VAN METER, Iowa — Republican David Young, who was U.S. Sen. Chuck Grassley’s top aide, is running for Iowa’s other U.S. Senate seat in 2014. Young said Sunday that after talking with friends and family he decided to run for the Senate seat being vacated by retiring five-term Democratic Sen. Tom Harkin.
SPIRIT LAKE, Iowa - An organizational meeting is scheduled this week regarding a new dog park in the lakes area. Organizers will gather at 6:30 p.m. Wednesday at the Spirit Lake Library, and the general public is invited to view a power point containing details. Organizer Amy Pas said they are looking for an area at least six acres that is centrally located.
IOWA – The Lyon County Sheriff’s Office on Saturday was called to the Grand Falls Casino for a report of an assault shortly after 1 a.m. The deputy met with a male who said his girlfriend Michelle Weisser assaulted him on the casino floor. Weisser, age 34, of Sioux Falls, South Dakota, was arrested for simple assault and transported to the Lyon County Jail.
ARNOLD’S PARK, Iowa — One of America’s oldest roller coasters, located in northwest Iowa, is back in business after a major rehabilitation project.
The Legend Roller Coaster at Arnolds Park amusement park carried its first thrill seekers in 1927. It’s believed to be the 13th oldest operating wooden roller coaster in the U.S. Park spokesperson Di Lorenzon says crews spent eight months and $250,000 rehabilitating the ride.
About one-third of the 15-hundred foot track was replaced. Further renovations to the old coaster will be done over the next three to five years. Lorenzon says simply demolishing the Legend was not even considered.
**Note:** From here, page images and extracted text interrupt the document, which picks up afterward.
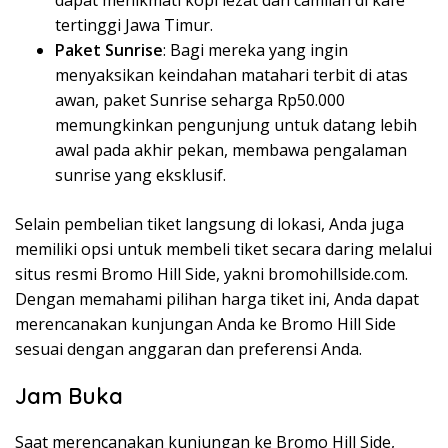
dapat menikmati kopi lezat dan camilan di kafe
tertinggi Jawa Timur.
Paket Sunrise
: Bagi mereka yang ingin
menyaksikan keindahan matahari terbit di atas
awan, paket Sunrise seharga Rp50.000
memungkinkan pengunjung untuk datang lebih
awal pada akhir pekan, membawa pengalaman
sunrise yang eksklusif.
Selain pembelian tiket langsung di lokasi, Anda juga
memiliki opsi untuk membeli tiket secara daring melalui
situs resmi Bromo Hill Side, yakni bromohillside.com.
Dengan memahami pilihan harga tiket ini, Anda dapat
merencanakan kunjungan Anda ke Bromo Hill Side
sesuai dengan anggaran dan preferensi Anda.
Jam Buka
Saat merencanakan kunjungan ke Bromo Hill Side,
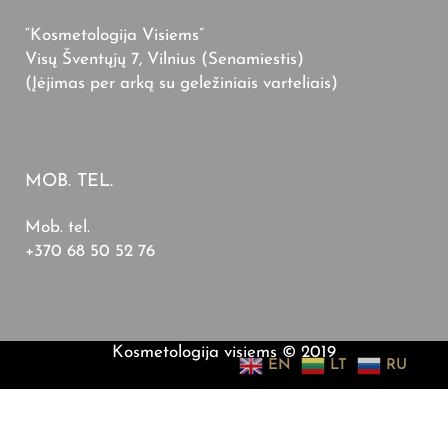
“Kosmetologija Visiems”
Visų Šventųjų 7, Vilnius (Senamiestis)
(Įėjimas per arką su geležiniais varteliais)
MOB. TEL.
Mob. tel.
+370 68 50 52 76
Kosmetologija visiems © 2019
EN
LT
RU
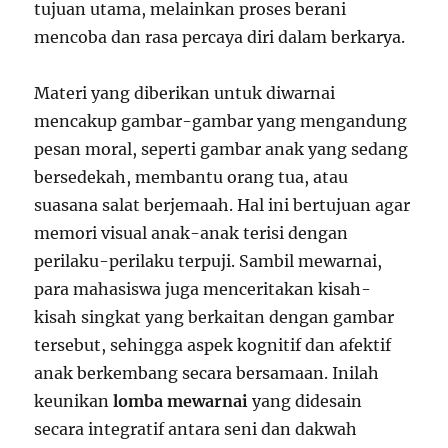
tujuan utama, melainkan proses berani
mencoba dan rasa percaya diri dalam berkarya.
Materi yang diberikan untuk diwarnai
mencakup gambar-gambar yang mengandung
pesan moral, seperti gambar anak yang sedang
bersedekah, membantu orang tua, atau
suasana salat berjemaah. Hal ini bertujuan agar
memori visual anak-anak terisi dengan
perilaku-perilaku terpuji. Sambil mewarnai,
para mahasiswa juga menceritakan kisah-
kisah singkat yang berkaitan dengan gambar
tersebut, sehingga aspek kognitif dan afektif
anak berkembang secara bersamaan. Inilah
keunikan
lomba mewarnai
yang didesain
secara integratif antara seni dan dakwah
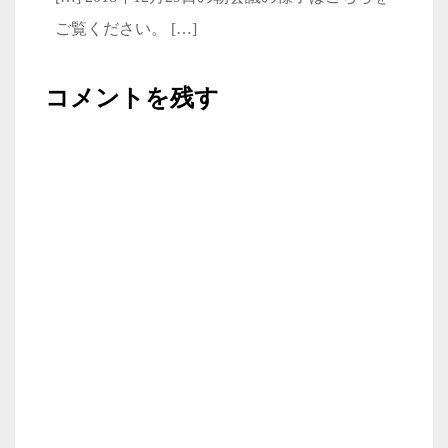
ご覧ください。 […]
コメントを残す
The coaster is the park’s number one attraction.
MOORHEAD - Bismarck-based WBI Energy Inc. plans to build a 400-mile pipeline that would move natural gas from western North Dakota’s booming oil fields to an existing pipeline in Moorhead. The line could initially transport roughly 400 million cubic feet per day of natural gas and could be expanded to more than 500 million cubic feet per day.
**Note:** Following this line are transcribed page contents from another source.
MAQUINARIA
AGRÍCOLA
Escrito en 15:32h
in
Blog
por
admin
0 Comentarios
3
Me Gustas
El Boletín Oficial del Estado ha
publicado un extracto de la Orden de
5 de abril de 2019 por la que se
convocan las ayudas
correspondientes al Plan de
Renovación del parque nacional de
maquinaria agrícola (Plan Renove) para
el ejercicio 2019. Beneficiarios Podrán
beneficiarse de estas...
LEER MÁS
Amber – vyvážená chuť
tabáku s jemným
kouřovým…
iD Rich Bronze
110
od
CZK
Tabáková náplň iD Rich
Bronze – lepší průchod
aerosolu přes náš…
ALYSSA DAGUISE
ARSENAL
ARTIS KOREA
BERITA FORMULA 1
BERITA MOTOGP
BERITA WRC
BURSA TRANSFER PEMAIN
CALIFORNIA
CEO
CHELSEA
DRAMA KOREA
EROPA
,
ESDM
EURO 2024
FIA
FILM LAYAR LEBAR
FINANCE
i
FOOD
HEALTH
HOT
The company expects the project to cost between $650 million and $700 million. About one-third of natural gas in North Dakota is burned off as an unwanted byproduct of crude production.
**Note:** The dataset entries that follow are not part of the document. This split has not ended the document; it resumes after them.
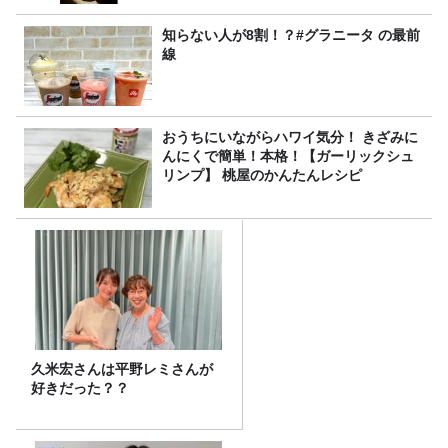
知らない人が8割！？#グラニータ の最前
線
おうちにいながらハワイ気分！ きざみに
んにくで簡単！本格！【ガーリックシュ
リンプ】 桃屋のかんたんレシピ
久米宏さんは平野レミさんが
好きだった？？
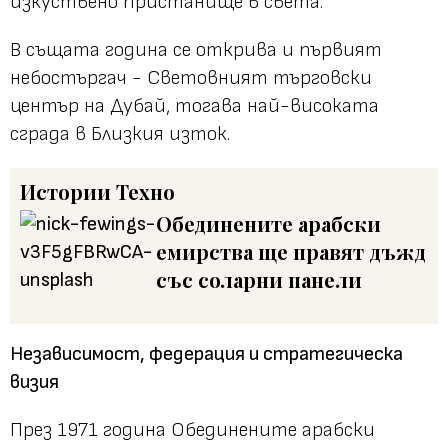
изкуствено пристанище в света.
В същата година се открива и първият
небостъргач - Световният търговски
център на Дубай, тогава най-високата
сграда в Близкия изток.
Истории
Техно
Обединените арабски
емирства ще правят дъжд
със соларни панели
Независимост, федерация и стратегическа
визия
През 1971 година Обединените арабски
MINNESOTA - The Minnesota Legislature approved a general-fund omnibus bill that includes $10 million for the Minnesota Film and TV board’s movie-luring rebate program. Lucinda Winter, the board’s executive director, said it’s not enough to attract major blockbusters like “Hunger Games” or “Iron Man,” but “it puts us back in the game to land small to midsize movies like ‘Magic Mike’ or ‘Silver Linings Playbook.’”
Oversight of the film board is also shifting from the Office of Tourism to the Department of Employment and Economic Development.
The program started in 1997, but it was cut by Jesse Ventura in 2002 and then reinstated in 2006. From 2007 to 2011, the film board paid out $4.6 million to film and video projects, but in return attracted $28 million in private spending in the state, according to one report. The Iron Range Resources and Rehabilitation Board also approved an incentive program last year to entice filmmakers to shoot movies on the Iron Range.
NATION - It's not unusual for the Supreme Court to find itself at the center of national debates, but this month, justices are poised to deliver opinions involving three of the most divisive issues in the public arena.
By June's end, Americans will know if and how public colleges and universities may administer programs designed to enroll more minority students. They will also know whether a key 1965 Voting Rights Act provision will survive, and with it federal monitoring of places with histories of discriminatory voting practices. And if congressional action barring federal recognition of same-sex marriage is constitutional, and similar state restrictions enforceable.
There is speculation that the conservative court will diminish the ability of public colleges and universities to use race as a favoring factor in enrollment. And that it will hem in the federal government's ability to monitor voting practices in specific jurisdictions — mostly in the South.
But while the court may be poised to curtail those programs, it also seems ready to expand federal, if not state, marriage recognition to same-sex couples.